> **Work item**
Reproduce verbatim every line of the records from the line containing "インサイドセールス部隊による成功事" up to and including the line containing "多くの住宅会社では、前述の②の体制で飛躍的な成果を出".

> **Supplied material**

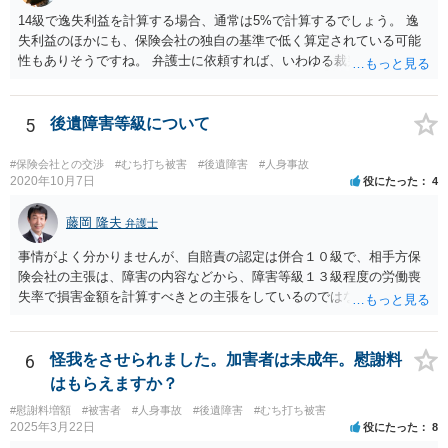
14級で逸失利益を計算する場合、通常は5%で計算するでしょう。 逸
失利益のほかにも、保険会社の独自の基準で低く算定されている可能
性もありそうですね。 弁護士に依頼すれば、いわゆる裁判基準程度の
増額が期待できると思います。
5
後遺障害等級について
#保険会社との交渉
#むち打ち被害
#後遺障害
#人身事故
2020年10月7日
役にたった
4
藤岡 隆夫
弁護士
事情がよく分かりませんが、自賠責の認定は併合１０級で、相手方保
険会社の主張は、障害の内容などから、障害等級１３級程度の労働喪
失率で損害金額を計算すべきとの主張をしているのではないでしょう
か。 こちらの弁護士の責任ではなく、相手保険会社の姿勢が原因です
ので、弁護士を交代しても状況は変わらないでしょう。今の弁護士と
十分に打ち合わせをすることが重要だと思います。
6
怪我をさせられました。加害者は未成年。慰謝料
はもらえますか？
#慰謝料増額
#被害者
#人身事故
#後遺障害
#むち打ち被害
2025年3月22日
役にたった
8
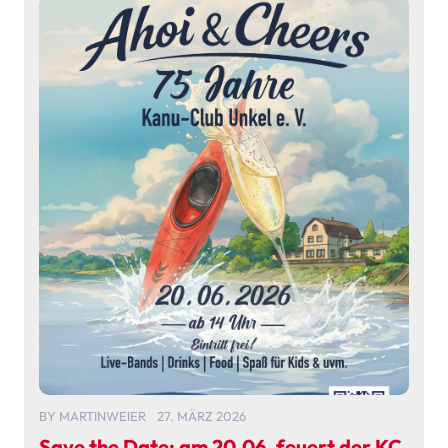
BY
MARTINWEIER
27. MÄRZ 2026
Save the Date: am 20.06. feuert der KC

--

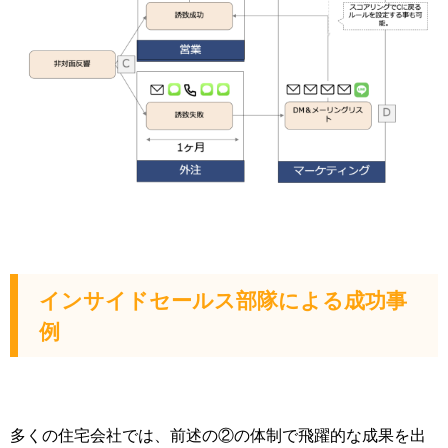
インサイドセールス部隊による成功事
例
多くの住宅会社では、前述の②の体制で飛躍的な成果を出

--

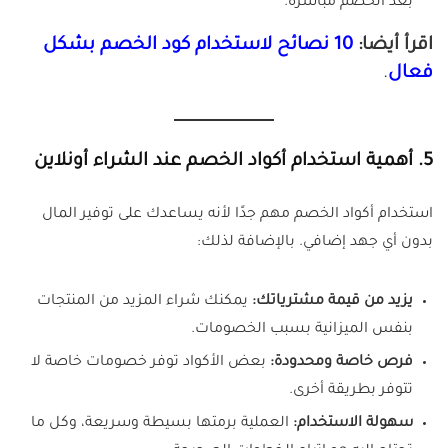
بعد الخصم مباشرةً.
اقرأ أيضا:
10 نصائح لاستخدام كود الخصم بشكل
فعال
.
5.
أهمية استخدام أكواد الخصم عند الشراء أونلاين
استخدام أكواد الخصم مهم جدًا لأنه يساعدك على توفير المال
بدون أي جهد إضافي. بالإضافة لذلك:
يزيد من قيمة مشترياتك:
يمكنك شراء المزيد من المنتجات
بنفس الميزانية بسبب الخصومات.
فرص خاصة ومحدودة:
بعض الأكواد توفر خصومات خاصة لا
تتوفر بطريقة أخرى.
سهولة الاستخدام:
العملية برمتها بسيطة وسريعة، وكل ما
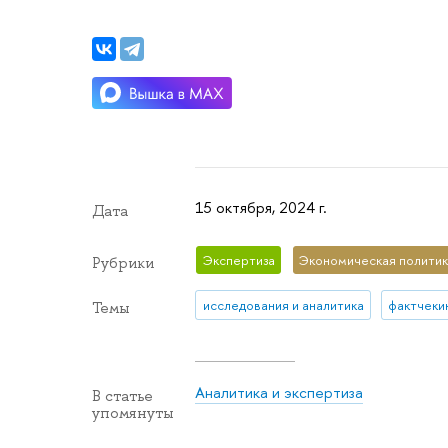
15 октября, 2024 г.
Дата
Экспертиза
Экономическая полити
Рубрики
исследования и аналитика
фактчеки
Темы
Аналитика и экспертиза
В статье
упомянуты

> **Solution**
インサイドセールス部隊による成功事
例
多くの住宅会社では、前述の②の体制で飛躍的な成果を出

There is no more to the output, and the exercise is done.